• _OBJETIVO A_
Transcreva sem alterações as linhas das entradas, começando na linha que contém "pose: elev=267.6 azim=264.8" e terminando na linha que contém "Dot at: (244, 271)", ambas incluídas.

• _TRECHO FORNECIDO_
━━━━━━━━━━━━━━━━━━━━

Preliminarmente, cabe distinguir que a doutrina faz, em relação ao precedente judicial e à jurisprudência dominante que são institutos peculiares ao sistema de common law e civil law, respectivamente.
Há de se diferenciar a questão quantitativa e a questão qualitativa. A diferença quantitativa seria ade que no sistema que se adota o precedente, fazendo-se alusão somente ao caso julgado anterior enquanto que nos sistemas que adotam a jurisprudência, referem-se às várias dezenas de decisões para que se prove que o entendimento jurisprudencial é assentado naquele sentido.
Já a questão qualitativa seria a de que o precedente seria mais bem trabalhado em relação aos fatos do que a decisão que serve como jurisprudência, pois nesta, apenas se julga através de frases que sintetizam os fatos, enquanto que naquele ir-se-ia demonstrar os fatos para que o juiz a julgar o mesmo caso num momento seguinte pudesse determinar com exatidão o caso que foi julgado para verificar se aplica ou não o determinado precedente.
Michelle Taruffo esboça uma teoria geral do precedente a qual define o que é precedente através da análise de quatro dimensões (a objetiva, a institucional, a estrutural e da eficácia).

━━━━━━━━━━━━━━━━━━━━

• _OBJETIVO B_
Prossiga o texto sobre precedente judicial e jurisprudência a partir da última frase apresentada.

━━━━━━━━━━━━━━━━━━━━

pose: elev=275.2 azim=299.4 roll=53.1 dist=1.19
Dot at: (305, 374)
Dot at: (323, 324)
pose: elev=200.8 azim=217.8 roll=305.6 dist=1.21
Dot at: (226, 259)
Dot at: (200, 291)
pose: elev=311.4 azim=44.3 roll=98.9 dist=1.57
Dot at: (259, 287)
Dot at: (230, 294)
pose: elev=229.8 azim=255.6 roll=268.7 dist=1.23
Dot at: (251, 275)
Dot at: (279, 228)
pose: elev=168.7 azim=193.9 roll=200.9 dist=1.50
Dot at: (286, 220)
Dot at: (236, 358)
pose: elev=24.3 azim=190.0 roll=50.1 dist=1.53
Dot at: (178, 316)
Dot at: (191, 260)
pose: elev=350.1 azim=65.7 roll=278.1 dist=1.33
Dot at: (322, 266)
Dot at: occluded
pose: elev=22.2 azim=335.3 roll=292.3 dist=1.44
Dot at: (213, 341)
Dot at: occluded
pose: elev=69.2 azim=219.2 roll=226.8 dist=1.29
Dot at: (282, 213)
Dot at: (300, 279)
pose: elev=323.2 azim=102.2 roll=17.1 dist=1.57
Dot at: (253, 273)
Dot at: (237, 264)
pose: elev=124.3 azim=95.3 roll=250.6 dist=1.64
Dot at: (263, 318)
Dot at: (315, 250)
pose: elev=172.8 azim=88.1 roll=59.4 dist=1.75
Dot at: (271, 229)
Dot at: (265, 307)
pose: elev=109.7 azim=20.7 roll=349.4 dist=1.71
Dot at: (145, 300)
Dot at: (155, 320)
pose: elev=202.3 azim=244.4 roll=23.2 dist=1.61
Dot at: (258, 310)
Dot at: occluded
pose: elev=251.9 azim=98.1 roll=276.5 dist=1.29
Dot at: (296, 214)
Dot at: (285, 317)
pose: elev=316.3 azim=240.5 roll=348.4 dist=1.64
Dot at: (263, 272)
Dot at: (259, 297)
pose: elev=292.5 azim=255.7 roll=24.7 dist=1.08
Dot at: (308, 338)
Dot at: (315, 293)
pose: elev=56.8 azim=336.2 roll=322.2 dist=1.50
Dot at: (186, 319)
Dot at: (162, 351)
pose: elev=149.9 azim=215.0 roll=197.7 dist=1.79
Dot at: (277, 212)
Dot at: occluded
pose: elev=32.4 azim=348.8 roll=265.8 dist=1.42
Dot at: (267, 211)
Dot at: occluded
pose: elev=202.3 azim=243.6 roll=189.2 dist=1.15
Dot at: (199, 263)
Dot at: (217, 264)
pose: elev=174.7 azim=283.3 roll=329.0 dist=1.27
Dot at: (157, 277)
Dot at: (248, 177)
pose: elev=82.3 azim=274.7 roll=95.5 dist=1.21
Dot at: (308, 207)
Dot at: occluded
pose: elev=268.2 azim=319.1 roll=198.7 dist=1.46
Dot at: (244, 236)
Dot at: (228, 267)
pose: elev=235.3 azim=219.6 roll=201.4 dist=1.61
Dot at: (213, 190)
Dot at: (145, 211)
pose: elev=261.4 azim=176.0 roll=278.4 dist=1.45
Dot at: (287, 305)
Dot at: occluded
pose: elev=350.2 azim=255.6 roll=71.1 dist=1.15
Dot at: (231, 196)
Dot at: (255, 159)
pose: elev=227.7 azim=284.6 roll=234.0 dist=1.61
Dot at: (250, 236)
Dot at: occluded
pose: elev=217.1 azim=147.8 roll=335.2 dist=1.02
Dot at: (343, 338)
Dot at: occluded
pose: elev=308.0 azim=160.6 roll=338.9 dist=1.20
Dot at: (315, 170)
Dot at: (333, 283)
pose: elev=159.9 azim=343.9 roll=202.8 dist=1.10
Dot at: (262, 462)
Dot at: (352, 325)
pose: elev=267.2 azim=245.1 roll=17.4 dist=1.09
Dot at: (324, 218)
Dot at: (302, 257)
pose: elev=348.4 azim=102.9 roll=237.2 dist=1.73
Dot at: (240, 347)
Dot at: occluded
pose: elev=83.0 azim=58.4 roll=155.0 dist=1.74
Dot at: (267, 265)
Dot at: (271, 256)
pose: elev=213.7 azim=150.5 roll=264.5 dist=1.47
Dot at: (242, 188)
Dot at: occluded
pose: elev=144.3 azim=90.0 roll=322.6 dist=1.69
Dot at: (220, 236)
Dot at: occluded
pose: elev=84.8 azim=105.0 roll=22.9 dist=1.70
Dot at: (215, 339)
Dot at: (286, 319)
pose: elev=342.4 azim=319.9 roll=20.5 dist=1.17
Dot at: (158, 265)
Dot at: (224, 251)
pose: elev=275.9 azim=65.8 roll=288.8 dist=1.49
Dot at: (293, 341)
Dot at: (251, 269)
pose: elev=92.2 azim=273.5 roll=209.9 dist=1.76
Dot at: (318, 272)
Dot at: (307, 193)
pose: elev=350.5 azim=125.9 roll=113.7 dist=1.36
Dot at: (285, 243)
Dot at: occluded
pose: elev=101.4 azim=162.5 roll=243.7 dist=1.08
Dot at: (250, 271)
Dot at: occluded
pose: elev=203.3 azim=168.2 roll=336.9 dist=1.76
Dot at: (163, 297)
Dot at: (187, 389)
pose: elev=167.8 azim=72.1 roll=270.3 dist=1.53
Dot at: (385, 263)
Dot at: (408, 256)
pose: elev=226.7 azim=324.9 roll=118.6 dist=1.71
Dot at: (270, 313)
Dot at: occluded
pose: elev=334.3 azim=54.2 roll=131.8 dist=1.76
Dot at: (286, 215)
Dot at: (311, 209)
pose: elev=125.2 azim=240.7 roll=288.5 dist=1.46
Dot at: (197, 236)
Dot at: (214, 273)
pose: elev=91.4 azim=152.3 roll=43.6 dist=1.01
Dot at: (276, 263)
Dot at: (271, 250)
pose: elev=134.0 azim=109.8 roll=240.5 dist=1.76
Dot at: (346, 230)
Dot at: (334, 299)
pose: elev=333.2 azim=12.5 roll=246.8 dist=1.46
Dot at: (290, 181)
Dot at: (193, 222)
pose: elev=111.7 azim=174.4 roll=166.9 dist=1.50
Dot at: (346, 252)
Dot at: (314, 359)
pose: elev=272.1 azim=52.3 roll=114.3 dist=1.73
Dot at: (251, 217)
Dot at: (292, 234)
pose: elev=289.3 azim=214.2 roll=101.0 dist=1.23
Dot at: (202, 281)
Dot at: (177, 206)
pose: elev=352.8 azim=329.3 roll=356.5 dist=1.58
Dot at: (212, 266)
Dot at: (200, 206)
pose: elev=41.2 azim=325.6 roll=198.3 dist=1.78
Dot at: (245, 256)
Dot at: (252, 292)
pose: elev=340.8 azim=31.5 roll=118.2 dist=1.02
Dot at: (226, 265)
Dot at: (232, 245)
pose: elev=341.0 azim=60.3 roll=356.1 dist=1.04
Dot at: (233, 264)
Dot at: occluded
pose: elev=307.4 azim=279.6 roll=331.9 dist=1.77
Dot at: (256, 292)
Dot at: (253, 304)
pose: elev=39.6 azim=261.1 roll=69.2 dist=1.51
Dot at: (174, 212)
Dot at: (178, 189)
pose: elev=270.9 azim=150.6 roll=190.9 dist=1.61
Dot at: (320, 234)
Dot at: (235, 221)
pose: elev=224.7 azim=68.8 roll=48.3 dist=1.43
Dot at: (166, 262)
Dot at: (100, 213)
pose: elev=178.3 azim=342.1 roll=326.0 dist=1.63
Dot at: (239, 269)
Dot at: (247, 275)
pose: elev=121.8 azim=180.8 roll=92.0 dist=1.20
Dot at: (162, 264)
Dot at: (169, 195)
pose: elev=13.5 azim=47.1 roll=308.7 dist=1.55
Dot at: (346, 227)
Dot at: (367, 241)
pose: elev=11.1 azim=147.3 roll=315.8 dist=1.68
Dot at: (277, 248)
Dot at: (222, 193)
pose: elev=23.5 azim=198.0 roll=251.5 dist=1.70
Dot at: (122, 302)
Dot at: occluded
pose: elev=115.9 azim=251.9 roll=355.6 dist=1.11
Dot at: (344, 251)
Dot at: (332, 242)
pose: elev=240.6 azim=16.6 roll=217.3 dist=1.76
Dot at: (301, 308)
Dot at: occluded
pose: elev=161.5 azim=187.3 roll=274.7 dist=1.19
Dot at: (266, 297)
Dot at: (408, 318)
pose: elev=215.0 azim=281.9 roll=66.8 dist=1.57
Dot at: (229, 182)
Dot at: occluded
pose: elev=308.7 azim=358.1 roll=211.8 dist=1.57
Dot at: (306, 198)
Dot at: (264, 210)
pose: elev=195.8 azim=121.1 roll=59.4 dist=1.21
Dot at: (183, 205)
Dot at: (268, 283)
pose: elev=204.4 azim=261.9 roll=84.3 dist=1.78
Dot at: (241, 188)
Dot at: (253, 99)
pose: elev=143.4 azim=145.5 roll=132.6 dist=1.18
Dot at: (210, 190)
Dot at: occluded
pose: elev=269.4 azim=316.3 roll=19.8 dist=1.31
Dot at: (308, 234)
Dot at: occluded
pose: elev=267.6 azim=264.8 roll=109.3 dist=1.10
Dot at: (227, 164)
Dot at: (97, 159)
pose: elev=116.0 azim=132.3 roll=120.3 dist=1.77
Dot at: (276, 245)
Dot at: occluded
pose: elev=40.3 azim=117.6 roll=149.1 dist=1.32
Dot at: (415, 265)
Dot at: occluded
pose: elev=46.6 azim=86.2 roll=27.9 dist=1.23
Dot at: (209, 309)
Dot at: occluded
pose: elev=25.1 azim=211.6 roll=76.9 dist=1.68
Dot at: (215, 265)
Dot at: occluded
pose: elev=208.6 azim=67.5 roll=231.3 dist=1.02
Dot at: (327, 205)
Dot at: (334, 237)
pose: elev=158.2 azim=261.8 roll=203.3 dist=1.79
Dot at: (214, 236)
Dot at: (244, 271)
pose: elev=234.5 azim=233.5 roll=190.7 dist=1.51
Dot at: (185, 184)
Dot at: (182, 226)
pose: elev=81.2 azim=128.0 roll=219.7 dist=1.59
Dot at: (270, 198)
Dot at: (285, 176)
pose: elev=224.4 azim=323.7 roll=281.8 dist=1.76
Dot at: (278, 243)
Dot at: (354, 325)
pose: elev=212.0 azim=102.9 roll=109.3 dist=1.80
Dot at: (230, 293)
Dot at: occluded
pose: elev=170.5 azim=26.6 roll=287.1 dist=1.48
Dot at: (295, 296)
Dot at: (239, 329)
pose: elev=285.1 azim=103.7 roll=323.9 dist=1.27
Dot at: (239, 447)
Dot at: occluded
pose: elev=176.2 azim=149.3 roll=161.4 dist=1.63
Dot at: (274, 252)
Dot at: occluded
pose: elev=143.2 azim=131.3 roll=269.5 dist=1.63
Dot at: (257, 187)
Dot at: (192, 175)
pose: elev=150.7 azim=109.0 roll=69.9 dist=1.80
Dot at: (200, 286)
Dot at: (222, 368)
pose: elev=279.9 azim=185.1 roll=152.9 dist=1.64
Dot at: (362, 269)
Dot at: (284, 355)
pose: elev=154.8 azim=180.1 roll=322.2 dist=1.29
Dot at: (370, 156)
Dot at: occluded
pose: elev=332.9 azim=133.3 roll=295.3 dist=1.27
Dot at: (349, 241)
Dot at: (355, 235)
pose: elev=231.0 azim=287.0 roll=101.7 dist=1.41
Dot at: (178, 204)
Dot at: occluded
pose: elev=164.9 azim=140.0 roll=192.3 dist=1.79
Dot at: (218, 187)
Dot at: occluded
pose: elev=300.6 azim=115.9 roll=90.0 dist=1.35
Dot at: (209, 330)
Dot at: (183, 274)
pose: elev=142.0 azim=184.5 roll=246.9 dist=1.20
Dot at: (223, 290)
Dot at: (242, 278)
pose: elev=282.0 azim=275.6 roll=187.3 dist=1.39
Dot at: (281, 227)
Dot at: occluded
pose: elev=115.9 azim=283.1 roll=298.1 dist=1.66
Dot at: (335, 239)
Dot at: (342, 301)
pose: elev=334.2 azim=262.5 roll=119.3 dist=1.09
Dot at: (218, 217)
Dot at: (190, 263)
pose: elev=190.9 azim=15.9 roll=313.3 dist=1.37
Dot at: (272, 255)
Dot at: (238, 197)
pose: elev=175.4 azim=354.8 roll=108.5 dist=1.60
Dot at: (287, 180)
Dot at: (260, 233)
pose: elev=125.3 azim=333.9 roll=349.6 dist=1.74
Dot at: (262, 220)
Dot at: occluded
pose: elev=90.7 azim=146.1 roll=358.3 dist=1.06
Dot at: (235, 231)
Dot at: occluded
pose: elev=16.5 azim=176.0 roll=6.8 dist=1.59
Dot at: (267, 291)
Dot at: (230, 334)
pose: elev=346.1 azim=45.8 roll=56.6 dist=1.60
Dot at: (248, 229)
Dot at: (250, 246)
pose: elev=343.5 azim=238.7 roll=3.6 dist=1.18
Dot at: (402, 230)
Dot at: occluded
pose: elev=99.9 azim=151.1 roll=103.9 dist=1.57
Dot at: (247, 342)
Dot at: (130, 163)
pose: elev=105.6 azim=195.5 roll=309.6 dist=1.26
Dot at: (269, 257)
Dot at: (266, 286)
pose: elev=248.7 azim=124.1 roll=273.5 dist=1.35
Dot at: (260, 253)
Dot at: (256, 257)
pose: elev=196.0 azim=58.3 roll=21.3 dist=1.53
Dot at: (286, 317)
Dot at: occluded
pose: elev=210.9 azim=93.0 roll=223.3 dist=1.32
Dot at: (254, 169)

━━━━━━━━━━━━━━━━━━━━

• _RESULTADO ESPERADO A_
pose: elev=267.6 azim=264.8 roll=109.3 dist=1.10
Dot at: (227, 164)
Dot at: (97, 159)
pose: elev=116.0 azim=132.3 roll=120.3 dist=1.77
Dot at: (276, 245)
Dot at: occluded
pose: elev=40.3 azim=117.6 roll=149.1 dist=1.32
Dot at: (415, 265)
Dot at: occluded
pose: elev=46.6 azim=86.2 roll=27.9 dist=1.23
Dot at: (209, 309)
Dot at: occluded
pose: elev=25.1 azim=211.6 roll=76.9 dist=1.68
Dot at: (215, 265)
Dot at: occluded
pose: elev=208.6 azim=67.5 roll=231.3 dist=1.02
Dot at: (327, 205)
Dot at: (334, 237)
pose: elev=158.2 azim=261.8 roll=203.3 dist=1.79
Dot at: (214, 236)
Dot at: (244, 271)

• _RESULTADO ESPERADO B_
O precedente chegou a ser tema importantíssimo no Brasil principalmente em razão da integração dos países não só no plano econômico para ser também jurídica, portanto, como resultado da globalização e, no âmbito político e do neoliberalismo.
Desse modo, a justiça deve responder aos problemas cotidianos e que não ocorrem isolaramente em determinado país, em determinidade sociedade, sendo comuns não só no aspecto da fundamentação jurídica como também no aspecto fático.
Daí a importação de soluções dadas em outros sistemas jurídicos, e em outros países, como por exemplo, os class actions norte-americanas, e o caso da tutela monitória no processo civil italiano, entre outros.
E nessa esteira, podemos ainda apontar os poderes instrutórios do juiz, os poderes do relator dos tribunais de justiça, o indeferimento liminar, a decretação de ofício da prescrição, a súmula impeditiva de recurso e, etc.
A constatação de que Poder Judiciário precisa ser mais eficiente já foi tema de debates calorosos no Banco Mundial através do documento 319( de junho de 1996) que realizou estudo sobre o Judiciário na América Latina e no Caribe, publicado em meados de 1996 nos Estados Unidos da América e que preceitua a aproximação dos ordenamentos jurídicos de países em desenvolvimento dos chamados países desenvolvidos.
O referido documento internacional ainda faz alusão a necessidade efetiva de alterações legislativas e de procedimentos administrativos bem como nos códigos de processo a fim de que o processamento das demandas seja mais célere e eficiente sem abrir mão da segurança e certeza jurídica.
Importante frisar que a inserção da súmula vinculante através da EC45/2004 traz à baila a relevância do precedente judicial reiterado pelo Supremo Tribunal Federal, confirmado devidamente por quorum qualificado.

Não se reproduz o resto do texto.